Abstract

This study explores the relationship between extracellular calcium (Cao) and Na+-K+ regulation as it particularly pertains to the activity of the Na+ pump in cultured vascular smooth muscle cells (VSMCs) originating from Sprague-Dawley rats. As compared with cells incubated in media containing 0.5, 2.0, or 4.0 mM calcium, when the Na pump is active, VSMCs incubated in a Ca-deficient medium show a marked increase in intracellular sodium and no significant change in intracellular potassium.

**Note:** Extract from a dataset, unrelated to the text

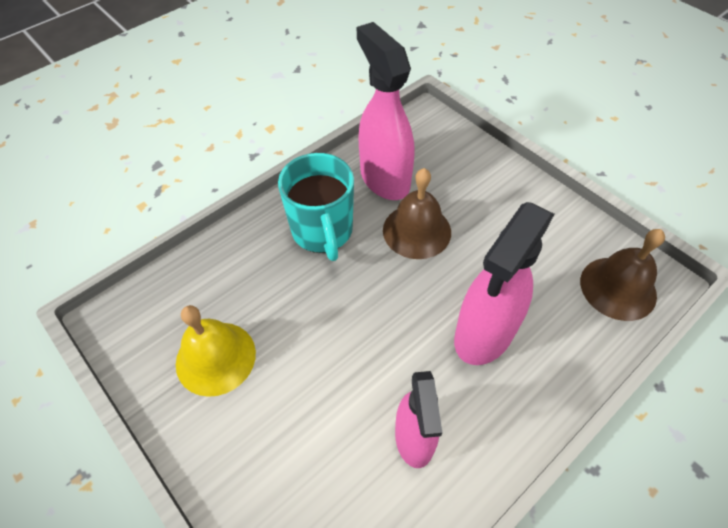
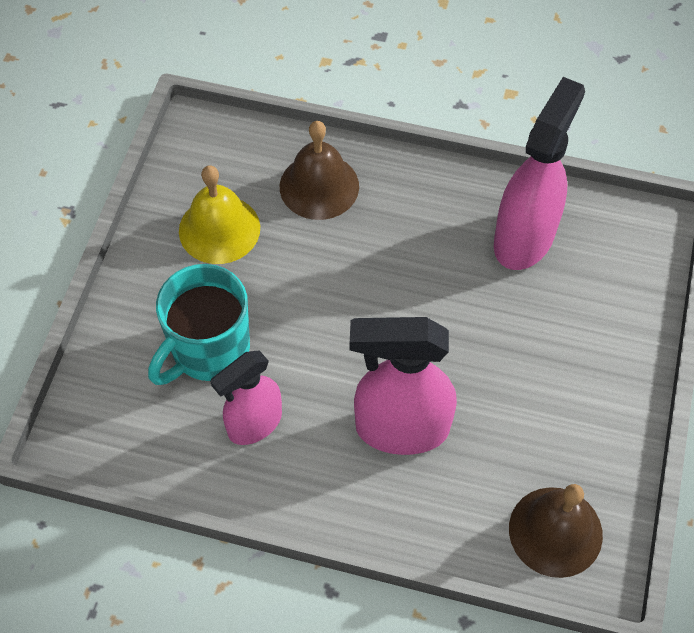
camera: 55 degrees right, 5 degrees up
turquoise mug [278,153,354,261] -> turquoise mug moved to [148,264,250,385]
brown bell [383,168,451,259] -> brown bell moved to [280,121,359,220]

Associated with the rise in intracellular sodium there is an augmented activity of the Na pump. When the Na pump is inhibited, VSMCs incubated in either high-Ca medium (Cao = 4.0 mM) or Ca-deficient medium manifest a greater decline in intracellular potassium than cells incubated in media containing 0.5 or 2.0 mM calcium. Furthermore, when the Na pump is inhibited, VSMCs incubated in a Ca-deficient medium exhibit higher intracellular sodium levels in comparison with their counterparts incubated in media containing calcium. Flux experiments indicate that the aforementioned changes reflect increased membrane permeabilities to Na+ and K+. It is concluded that by regulating the permeability of the VSMC membrane, Cao plays an important role in the intracellular Na+-K+ homeostasis and that its effect on the Na pump is mediated via perturbations in the intracellular Na+ and K+ concentrations.